You will be able to:

  • Practice identifying which preprocessing technique to use
  • Practice filtering down to relevant columns
  • Practice applying sklearn.impute to fill in missing values
  • Practice applying sklearn.preprocessing:
    • OrdinalEncoder for converting binary categories to 0 and 1 within a single column
    • OneHotEncoder for creating multiple "dummy" columns to represent multiple categories

Your Task: Prepare the Ames Housing Dataset for Modeling

house in Ames

Photo by Kyle Kempt on Unsplash

Requirements

1. Drop Irrelevant Columns

For the purposes of this lab, we will only be using a subset of all of the features present in the Ames Housing dataset. In this step you will drop all irrelevant columns.

2. Handle Missing Values

Often for reasons outside of a data scientist's control, datasets are missing some values. In this step you will assess the presence of NaN values in our subset of data, and use MissingIndicator and SimpleImputer from the sklearn.impute submodule to handle any missing values.

3. Convert Categorical Features into Numbers

A built-in assumption of the scikit-learn library is that all data being fed into a machine learning model is already in a numeric format, otherwise you will get a ValueError when you try to fit a model. In this step you will use an OrdinalEncoder to replace data within individual non-numeric columns with 0s and 1s, and a OneHotEncoder to replace columns containing more than 2 categories with multiple "dummy" columns containing 0s and 1s.
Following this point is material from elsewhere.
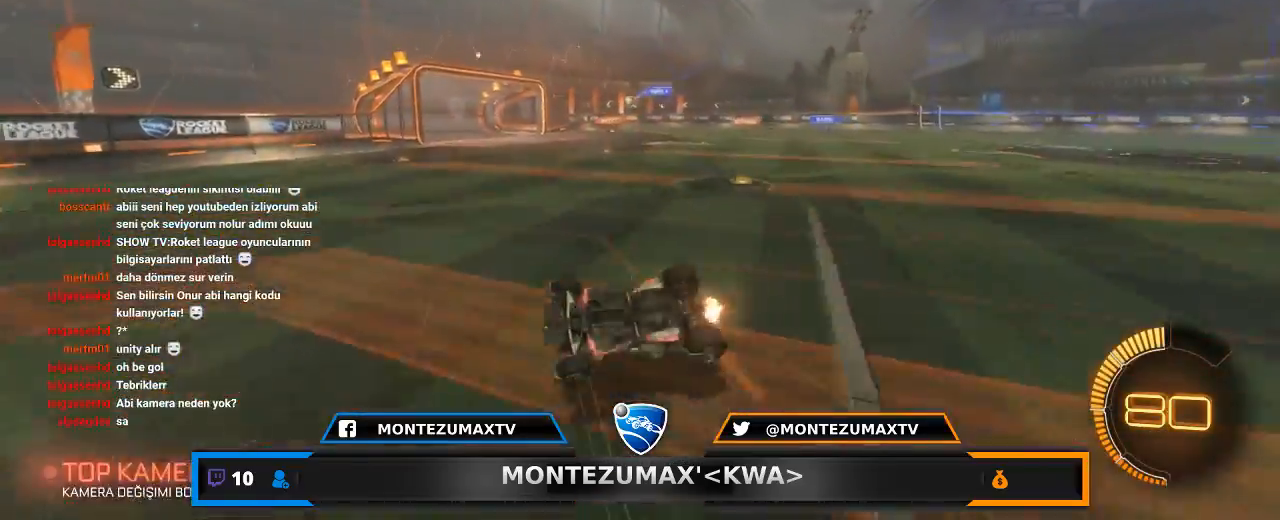
{"keys": [], "mouse": [], "mouse_move": "still", "events": [[166, "e", "up"], [166, "w", "up"]]}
At this point, a scikit-learn model should be able to run without errors!

4. Preprocess Test Data

Apply Steps 1-3 to the test data in order to perform a final model evaluation.

Lab Setup

Getting the Data

In the cell below, we import the pandas library, open the CSV containing the Ames Housing data as a pandas DataFrame, and inspect its contents.

# Run this cell without changes
import pandas as pd
df = pd.read_csv("data/ames.csv")
df
# Run this cell without changes
df.describe()

The prediction target for this analysis is the sale price of the home, so we separate the data into X and y accordingly:

# Run this cell without changes
y = df["SalePrice"]
X = df.drop("SalePrice", axis=1)

Next, we separate the data into a train set and a test set prior to performing any preprocessing steps:

# Run this cell without changes
from sklearn.model_selection import train_test_split

X_train, X_test, y_train, y_test = train_test_split(X, y, random_state=42)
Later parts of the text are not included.